MGMAT instructors - please advise if Rule (1) holds good - for all "it", "they", "this" etc referent - cases
Rule 1:
When "it", "this" etc occurs in two different clauses (sentences) separated by a comma, then "it", "this", "they" refer to the SUBJECT of the preceding sentence/clause. (like example below)
As you see - example:0 below seems to follow Rule 1.
example:0
Because the new maritime code provides that even tiny islets can be the basis for claims to the fisheries and oil fields of large sea areas, it has already stimulated international disputes over uninhabited islands.
[["New Maritime Code" Subject of the first sentence - is Antecedent of "it". ]]
Anomaly below -
Please advise why these two sentences (example 1& 2) don't follow the above Rule 1.
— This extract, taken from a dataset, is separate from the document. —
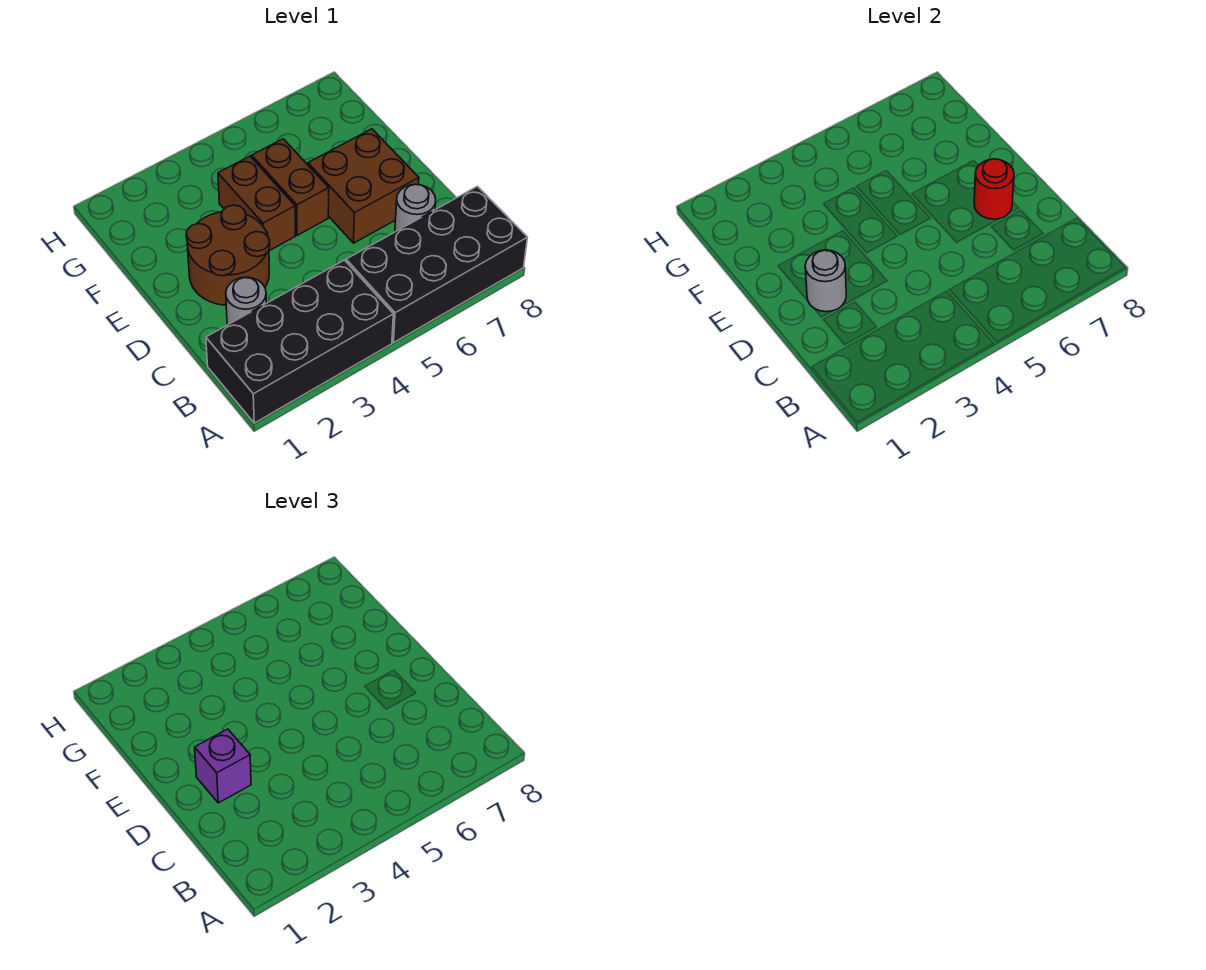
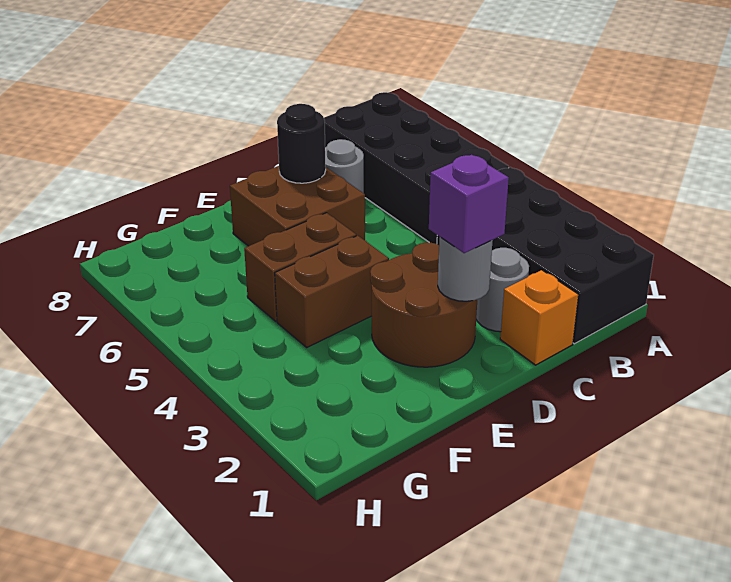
none -> orange brick C1 level 1
red round brick D7 level 2 -> black round brick D7 level 2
[editor: the simplest, and best, explanation is "because Rule 1 isn't a real rule".
see below.
--ron]
example:1
Before scientists learned how to synthesize the growth hormone, it had to be painstakingly removed in small amounts from the pituitary glands of human cadavers.
example:2
During the same period in which the Maya were developing a hieroglyphic system of writing, the Aztec people (plural) also developed a written language (singular), but it (singular)was not as highly sophisticated as that of the Maya and was more pictographic in nature.
Ron wrote:
"The Aztec people" is plural, and so cannot be the antecedent of the singular pronoun "it".
Reasons:
1, "people" is plural by default. there are certain very specific instances in which "people" is singular, but those are exceptional.
2, "the Maya", appearing earlier in the sentence, is also plural, and the two concepts are parallel.
That leaves "a written language" as the unique antecedent.